## Material provided
++++
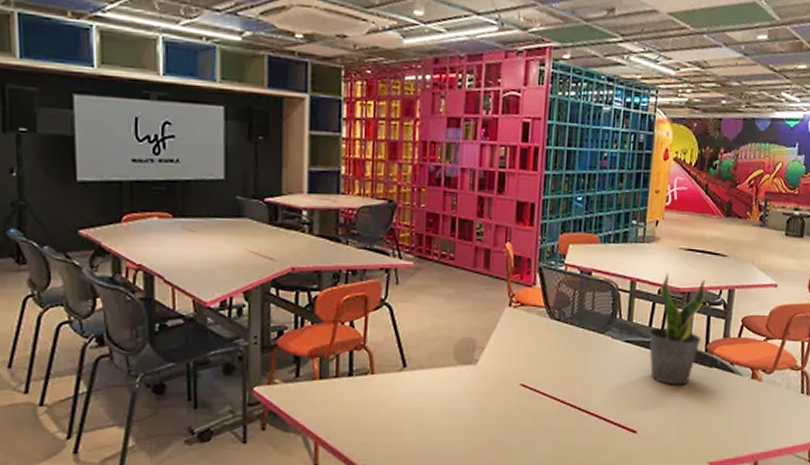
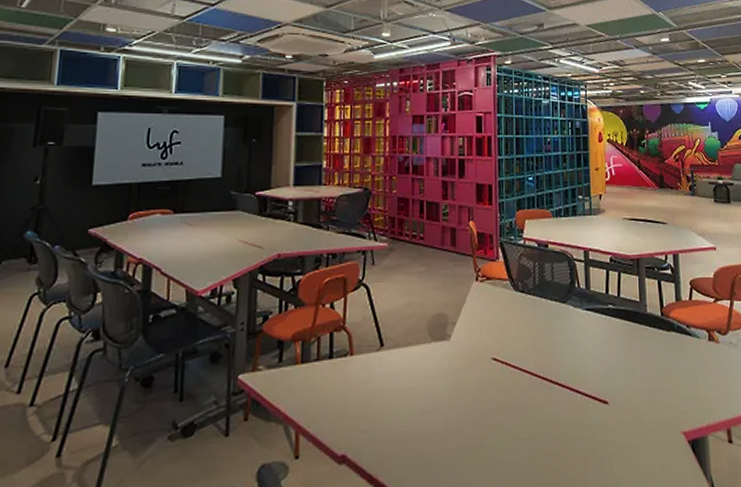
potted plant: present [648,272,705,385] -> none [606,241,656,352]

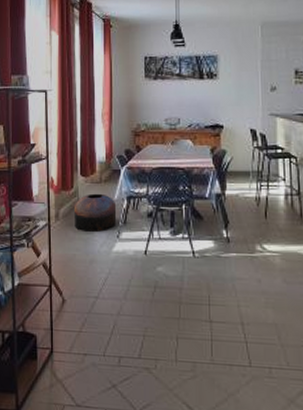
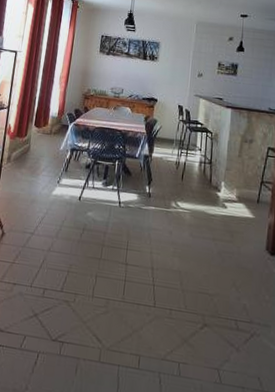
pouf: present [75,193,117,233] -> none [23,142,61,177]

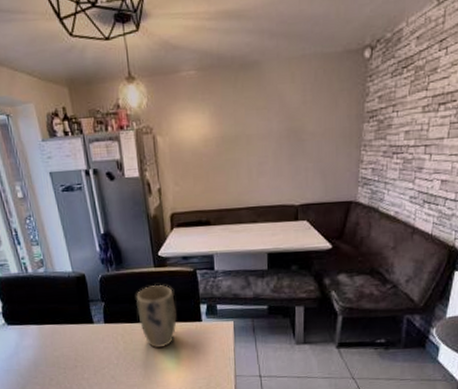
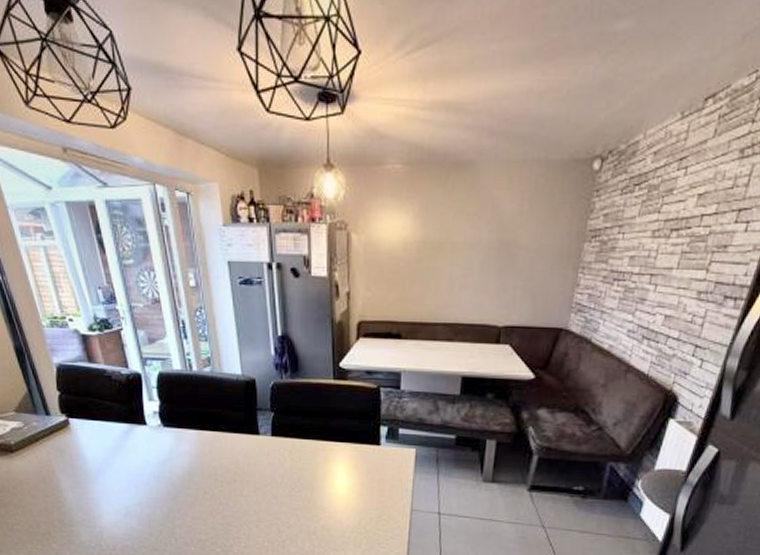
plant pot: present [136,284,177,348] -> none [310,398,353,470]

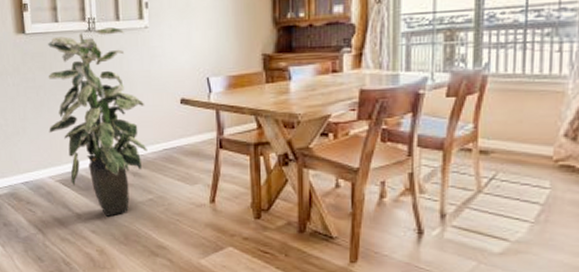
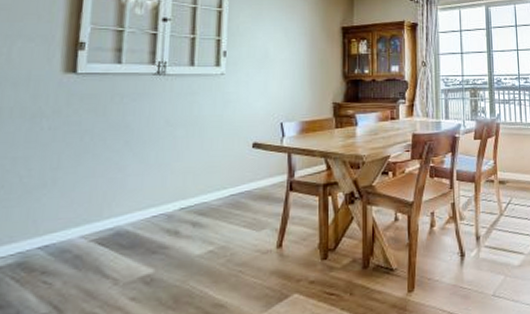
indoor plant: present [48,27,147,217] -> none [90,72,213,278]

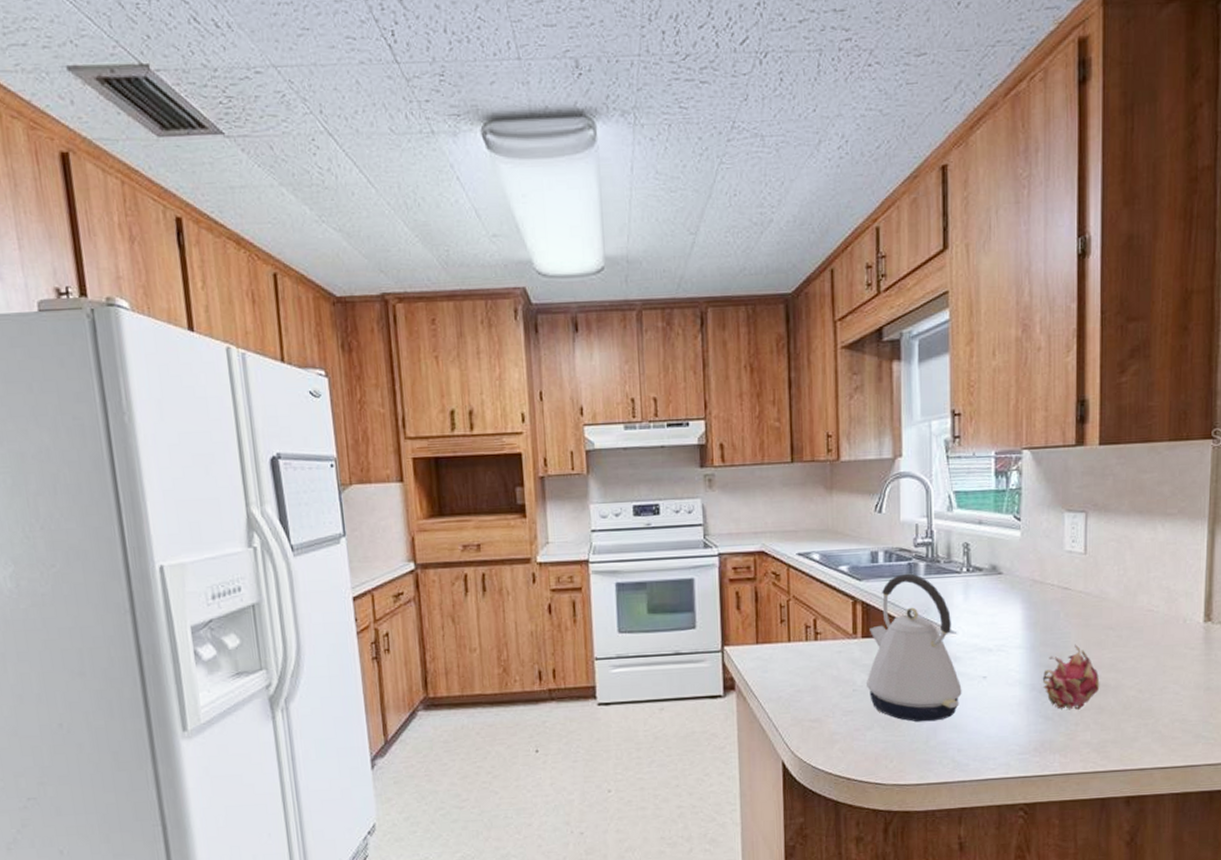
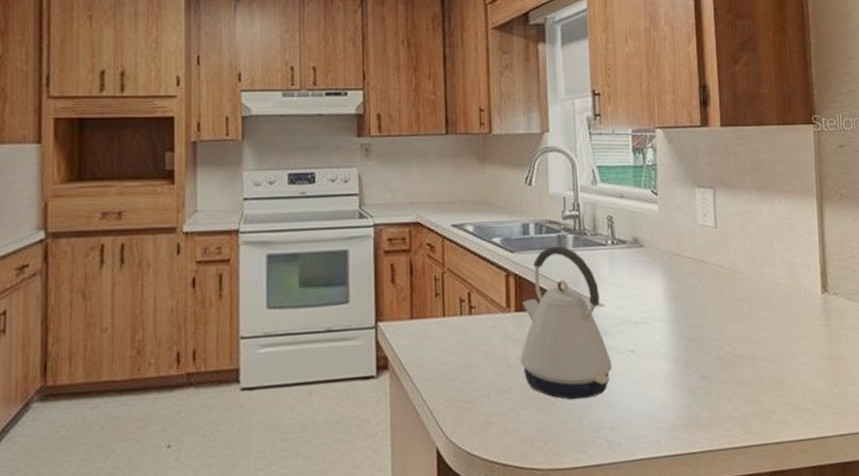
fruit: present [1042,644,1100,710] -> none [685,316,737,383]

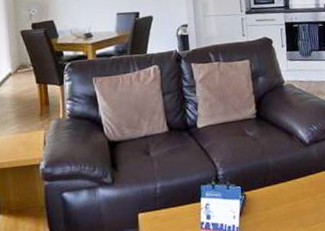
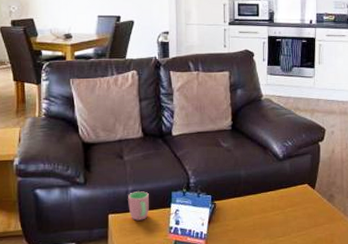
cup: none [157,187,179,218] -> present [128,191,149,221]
++++
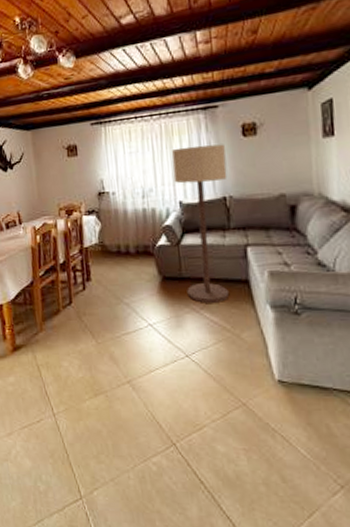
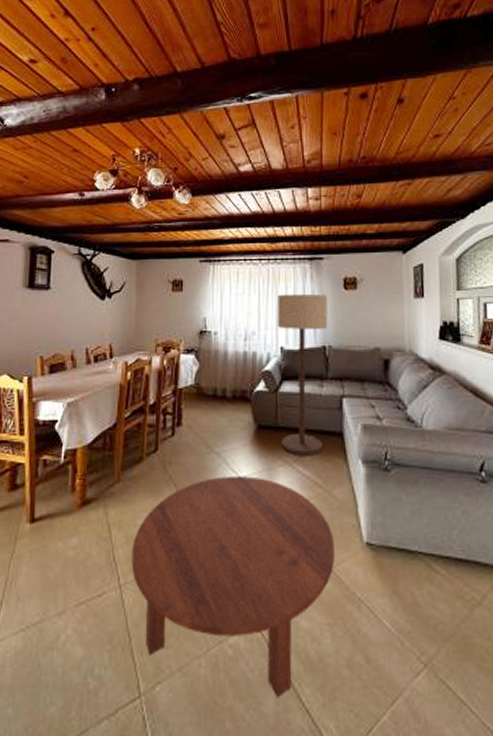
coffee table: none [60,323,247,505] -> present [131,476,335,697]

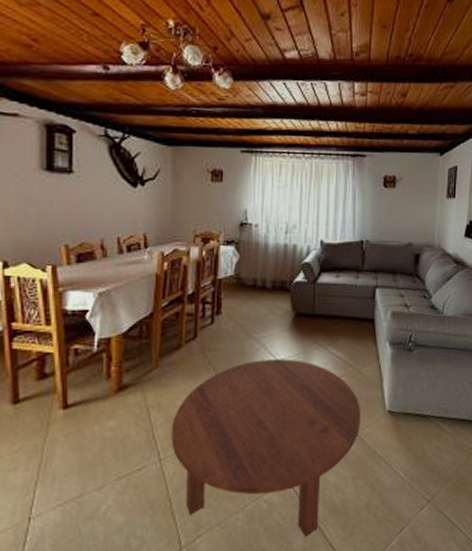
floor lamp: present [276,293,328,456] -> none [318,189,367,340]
++++
## Task prompt
Go back to the listing above and reproduce, exactly, the stretch from the line bearing "potted plant: present" through the line bearing "indoor plant: present", without its pictures.

## Task result
potted plant: present [648,272,705,385] -> none [606,241,656,352]

pouf: present [75,193,117,233] -> none [23,142,61,177]

plant pot: present [136,284,177,348] -> none [310,398,353,470]

indoor plant: present [48,27,147,217] -> none [90,72,213,278]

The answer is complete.